Embodiments of the present invention generally relate to methods for depositing metals. Specific embodiments of the invention are directed to methods for the deposition of tantalum nitride (TaN) using CVD or ALD techniques.
Atomic Layer Deposition (ALD) deposited tantalum nitride (TaN) is a promising candidate for copper barrier, especially for very fine structures. The deposition of TaN as a copper barrier can be performed on bare substrates or various underlayers, including, but not limited to low-k dielectrics. Tantalum nitride films are used, for example, in front end of line (FEOL) processes as an etch stop on top of a work function material to protect gate materials and as a barrier for aluminum deposition. TaN is also used in back end of line (BEOL) processes as a copper barrier to prevent diffusion of copper into the adjacent layer.

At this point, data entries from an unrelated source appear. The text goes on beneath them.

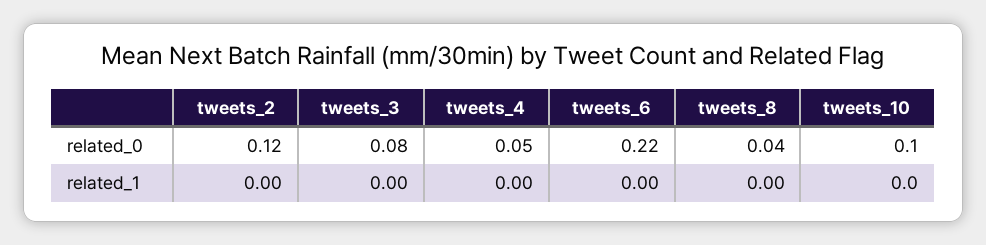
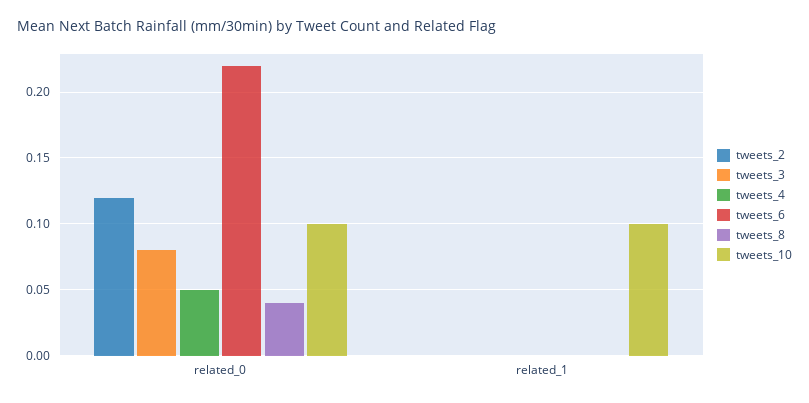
  {
    "tweets_2": {
      "related_0": 0.12,
      "related_1": 0
    },
    "tweets_3": {
      "related_0": 0.08,
      "related_1": 0
    },
    "tweets_4": {
      "related_0": 0.05,
      "related_1": 0
    },
    "tweets_6": {
      "related_0": 0.22,
      "related_1": 0
    },
    "tweets_8": {
      "related_0": 0.04,
      "related_1": 0
    },
    "tweets_10": {
      "related_0": 0.1,
-     "related_1": 0
+     "related_1": 0.1
    }
  }

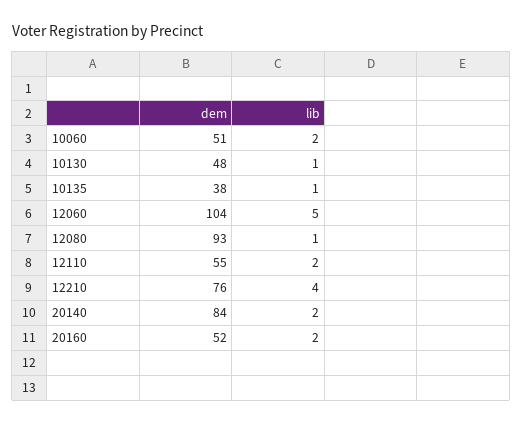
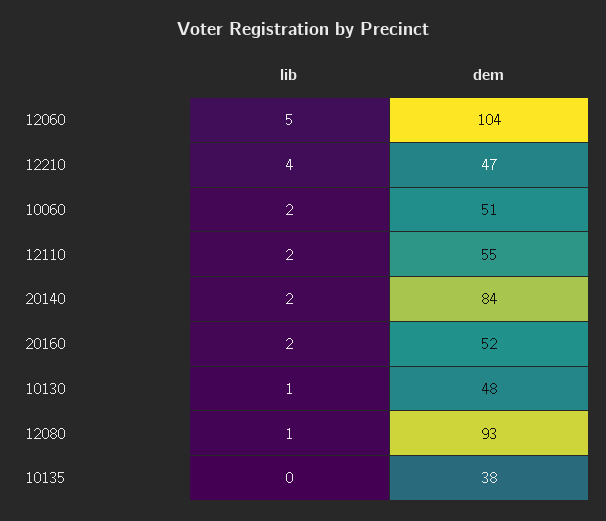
  {
    "dem": {
      "10060": 51,
      "10130": 48,
      "10135": 38,
      "12060": 104,
      "12080": 93,
      "12110": 55,
-     "12210": 76,
+     "12210": 47,
      "20140": 84,
      "20160": 52
    },
    "lib": {
      "10060": 2,
      "10130": 1,
-     "10135": 1,
+     "10135": 0,
      "12060": 5,
      "12080": 1,
      "12110": 2,
      "12210": 4,
      "20140": 2,
      "20160": 2
    }
  }

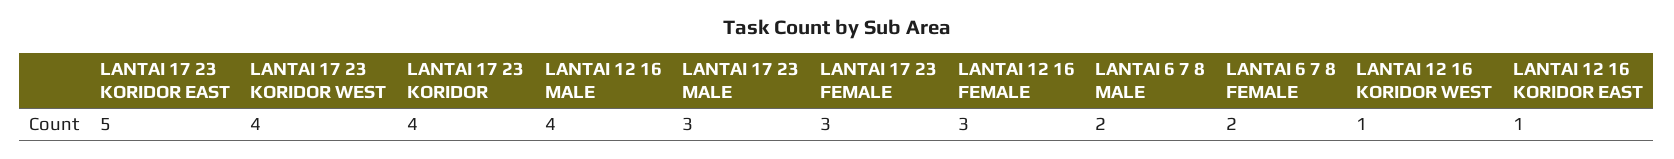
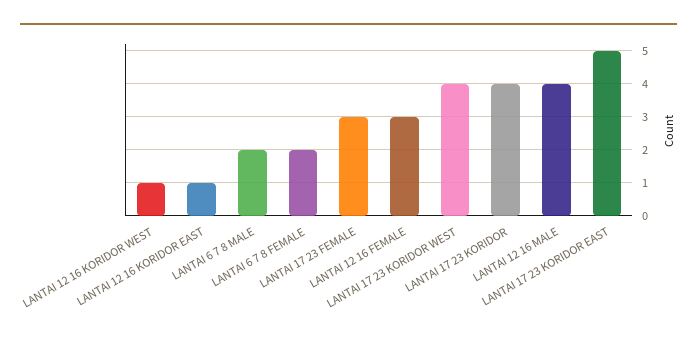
  {
    "LANTAI 17 23 KORIDOR EAST": 5,
    "LANTAI 17 23 KORIDOR WEST": 4,
    "LANTAI 17 23 KORIDOR": 4,
    "LANTAI 12 16 MALE": 4,
-   "LANTAI 17 23 MALE": 3,
    "LANTAI 17 23 FEMALE": 3,
    "LANTAI 12 16 FEMALE": 3,
    "LANTAI 6 7 8 MALE": 2,
    "LANTAI 6 7 8 FEMALE": 2,
    "LANTAI 12 16 KORIDOR WEST": 1,
    "LANTAI 12 16 KORIDOR EAST": 1
  }

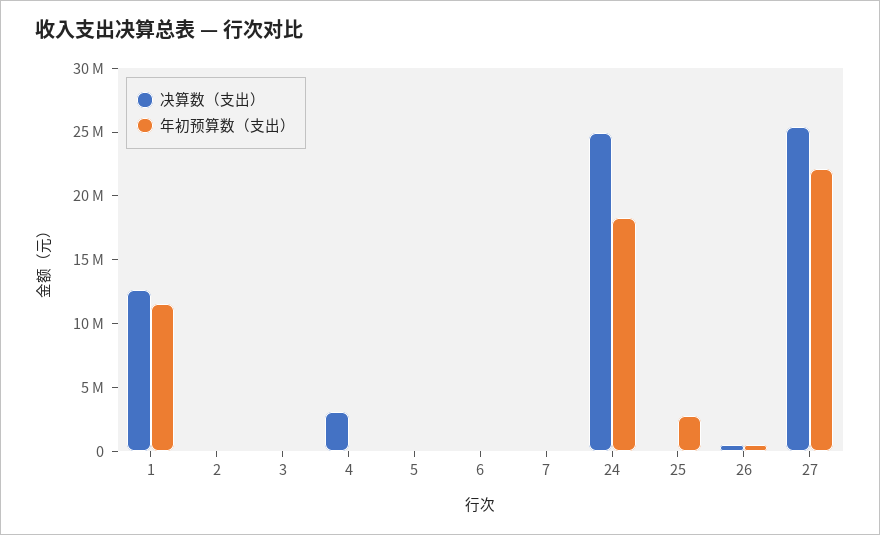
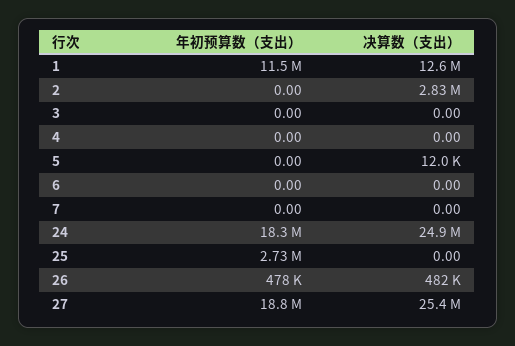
  {
    "决算数（支出）": {
      "1": 12600000,
-     "2": 0,
+     "2": 2830000,
      "3": 0,
-     "4": 3000000,
+     "4": 0,
      "5": 12000,
      "6": 0,
      "7": 0,
      "24": 24900000,
      "25": 0,
      "26": 482000,
      "27": 25400000
    },
    "年初预算数（支出）": {
      "1": 11500000,
      "2": 0,
      "3": 0,
      "4": 0,
      "5": 0,
      "6": 0,
      "7": 0,
      "24": 18300000,
      "25": 2730000,
      "26": 478000,
-     "27": 22000000
+     "27": 18800000
    }
  }

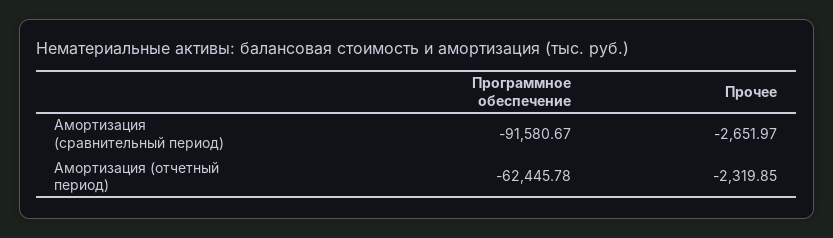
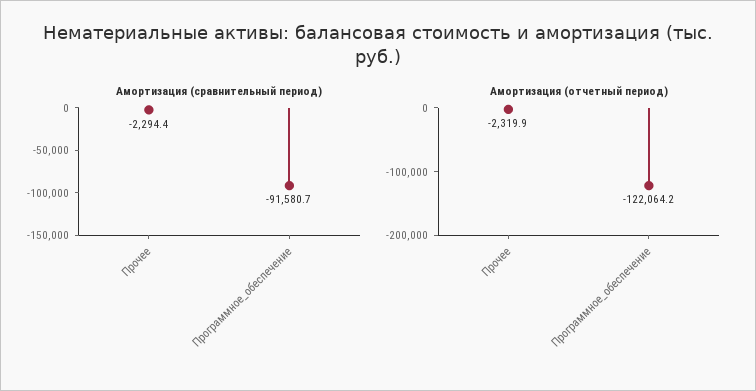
  {
    "Амортизация (сравнительный период)": {
      "Программное обеспечение": -91580.67,
-     "Прочее": -2651.97
+     "Прочее": -2294.4
    },
    "Амортизация (отчетный период)": {
-     "Программное обеспечение": -62445.78,
+     "Программное обеспечение": -122064.2,
      "Прочее": -2319.85
    }
  }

Generally, a larger amount of tantalum results in better adhesion of a subsequently deposited layer. In processing TaN, higher power plasma is known to damage the TaN layer. Such damage can include, higher capacitances, increase dielectric constant resulting in greater leakage currents, etching of carbon in low-k films, collapsing of the pores in low-k films and penetration through high-k films and interface layer. Damage to the underlying layers is a concern in processes that include, but are not limited to, metal gate deposition, formation of a treatment film on a low K films, and silicide deposition. In metal gate deposition, the substrate may be Si and may include a thin oxide layer deposited on the Si substrate having a thickness of less than about 10 Å, a high K oxide disposed on the thin oxide layer having a thickness less than about 20 Å, an optional cap layer having a thickness in the range from about 10 Å to about 20 Å and a metal gate layer such as a tantalum or cobalt metal layer. In processes for providing a treatment film on a low K film, the substrate includes a low K material, a barrier layer deposited on the substrate followed by a metal deposition on the barrier layer or treatment of the barrier layer. The barrier layer in such processes is typically thin. In silicide deposition, the substrate typically includes Si and includes a metal silicide layer disposed thereon and cleaned and a barrier layer is disposed on the metal silicide layer.
There is an ongoing need to develop methods of depositing TaN films having one or more of better performance, higher film density, lower resistivity, less or no plasma damage and uniform barrier coverage and stop coverages.